Fils d’immigré berbère de Kabylie, j’ai grandi dans une petite ville d’Alsace où je jouais au football. Progressivement, j’ai basculé du ballon rond vers le 10 km, puis le marathon qui m’a permis de rencontrer des ultramarathoniens. Ces derniers m’ont convaincu que j’étais fait pour parcourir de grandes distances dans des endroits où personne ne va habituellement. En 2003, je suis parti pour la première fois à l’assaut d’un désert, celui du Rajasthan. J’ai alors parcouru 333 km en moins de quatre jours. Ce périple a été marqué par de grosses frayeurs. Je me suis perdu et ai été enlevé par des trafiquants de drogue à la frontière pakistanaise.

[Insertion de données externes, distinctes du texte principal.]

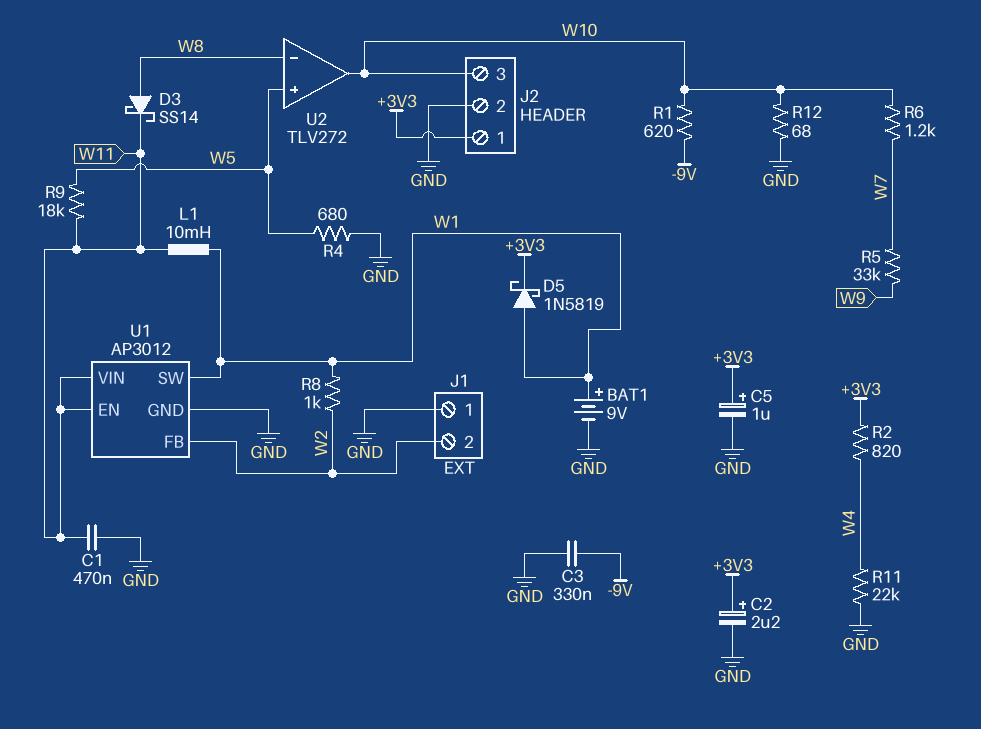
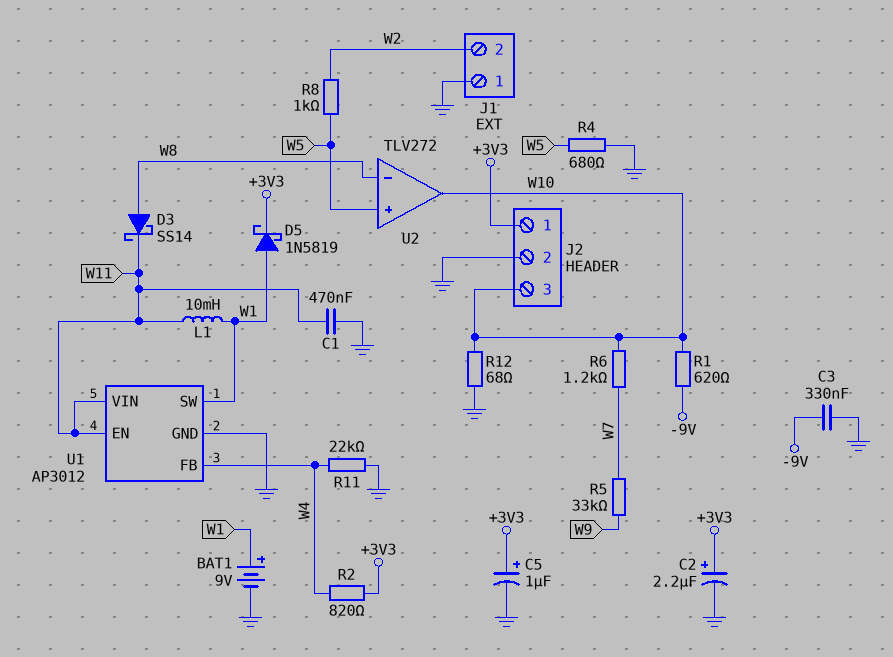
R8: 1k (W1, W2) -> 1k (W2, W5)
R9: 18k (W5, W11) -> none
U1 pin FB: W2 -> W4

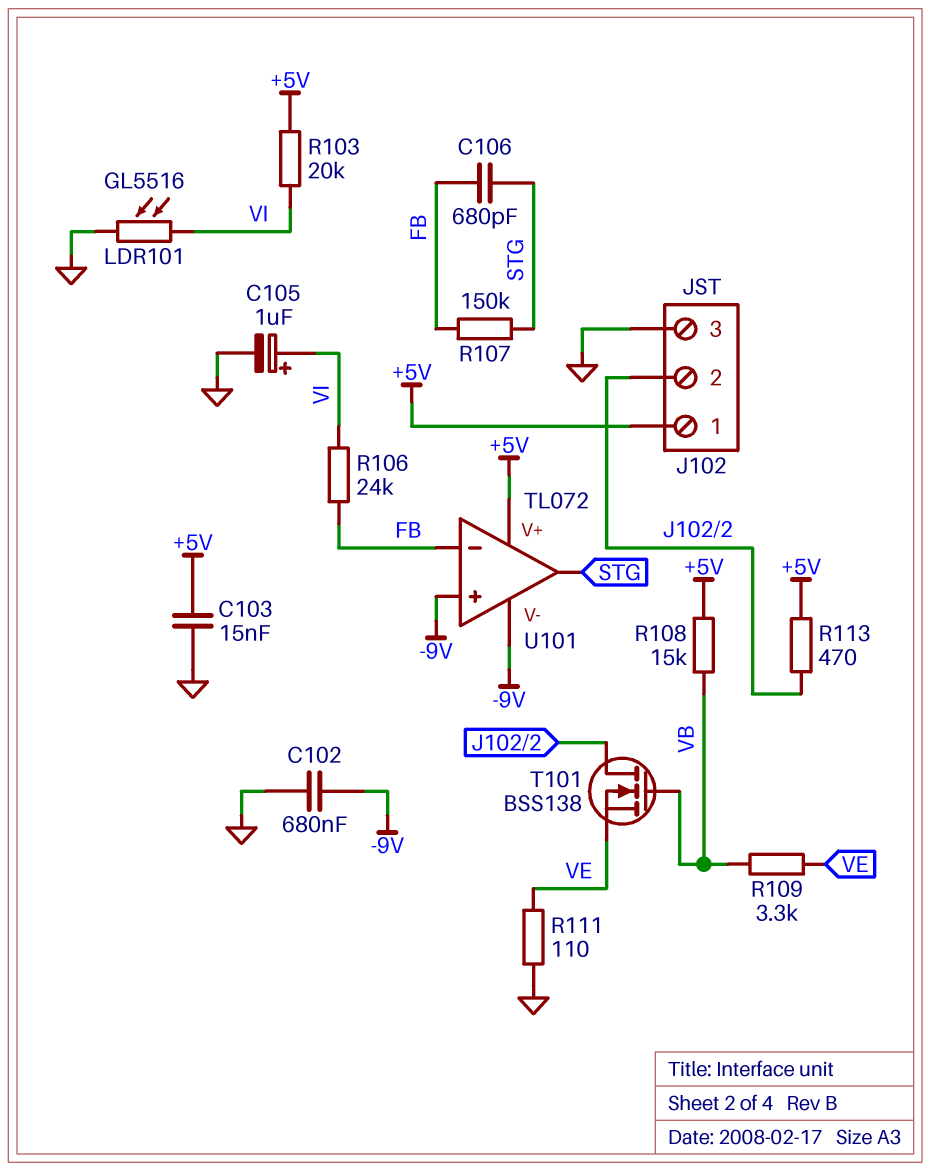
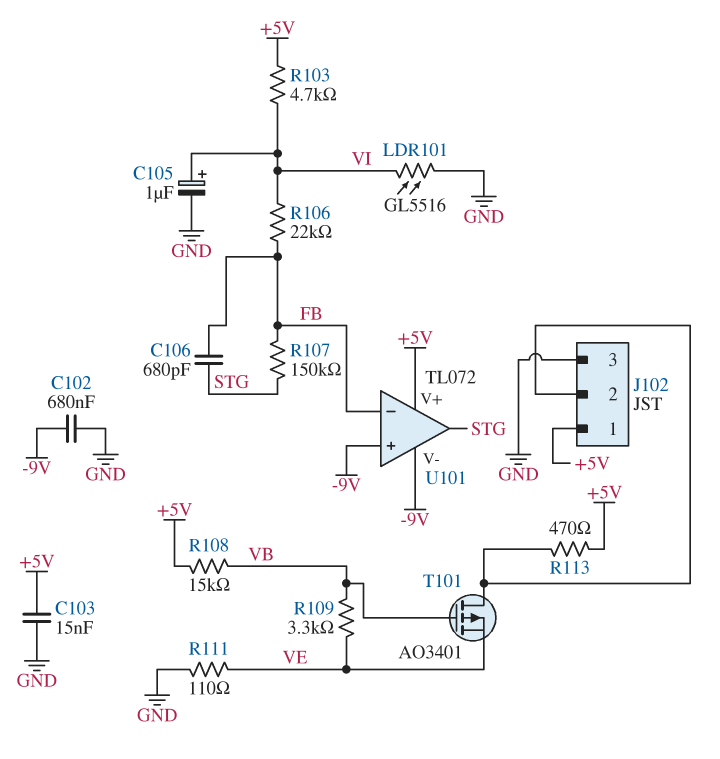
R103: 20k (+5V, VI) -> 4.7k (+5V, VI)
R106: 24k (FB, VI) -> 22k (FB, VI)
T101: NMOS BSS138 (G VB, D J102/2, S VE) -> PMOS AO3401 (G VB, D J102/2, S VE)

Ils m’ont finalement relâché après avoir compris que j’étais coureur. Cet épisode m’a fait comprendre que malgré la préparation, on ne peut pas tout maîtriser. J’ai aussi rencontré des gens extraordinaires qui m’ont offert leur hospitalité, sans rien demander en retour. Paradoxalement, l’ultra-marathon m’a appris à demander de l’aide. Au quotidien, dans le monde du travail notamment, on nous incite à être indépendants, alors qu’il faut selon moi, tendre vers l’interdépendance.

En novembre 2013, vous avez cette fois décidé d’affronter le grand froid en participant au Marathon des glaces en Antarctique. Comment vous êtes-vous préparé ?

Trois ans de préparation ont été nécessaires. Selon moi, la préparation est l’antichambre de l’excellence. C’est seulement quand on est bien préparé que l’on peut improviser. Il faut comprendre qu’au Pôle Sud, il n’y a quasiment aucune vie, contrairement au cercle Arctique. La température peut descendre jusqu’à moins 50 voire 100 degrés. Pour un être humain, le grand froid est plus dangereux que les fortes chaleurs en raison du différentiel thermique entre la température du corps et celle de l’extérieur. Il a fallu trouver des solutions techniques innovantes, sur le plan vestimentaire, mais aussi pour manger et pour boire. J’ai ainsi travaillé notamment avec le groupe Decathlon pour lequel j’ai pu tester des équipements en conditions réelles.

© Malek Boukerchi

Comment avez-vous vécu cette épreuve ?

Divisée en deux parties, la course de 142 km s’est déroulée sur deux jours. Nous étions d’abord 50 coureurs représentant 40 pays, à prendre le départ du 42 km. Ensuite, seulement cinq sur le 100 km. J’étais le seul coureur amateur. Cette course est très exigeante et les conditions extrêmement violentes. Je suis fier d’avoir passé la ligne d’arrivée et heureux d’avoir découvert les paysages fascinants de l’Antarctique, mais je ne me relancerai pas dans une telle expédition. Peut-être qu’un jour je ferai un périple dans le grand Nord, mais pour l’heure, ce n’est pas au programme.

L’an dernier, vous avez été l’initiateur du projet baptisé « Les 42 ». De quoi s’agit-il précisément ?

C’est probablement mon défi le plus fou pour lequel j’ai embarqué 42 jeunes de 18 à 28 ans de différentes régions, sans diplôme, sans emploi et éloignés du sport, avec en ligne de mire le mythique marathon d’Athènes, l’un des plus difficiles au monde avec ses 800 m de dénivelé positif. Mon objectif était de coacher ces jeunes, de leur redonner confiance en eux, en leur rappelant que la persévérance est la clé de la réussite. Pour ce projet, j’ai réussi à réunir 50 000 € en faisant appel à une quinzaine de dirigeants du Grand Est, de la région Auvergne-Rhône-Alpes ou encore de région parisienne. En novembre dernier, je suis parti en Grèce accompagné de neuf chefs d’entreprise qui ont eux aussi participé au marathon. Et l’aventure ne s’arrête pas là puisque tous les jeunes ont aujourd’hui trouvé du travail, notamment au sein de certaines entreprises partenaires du projet. Le marathon est devenu leur diplôme. Après le succès de l’opération, nous allons lancer prochainement une deuxième édition.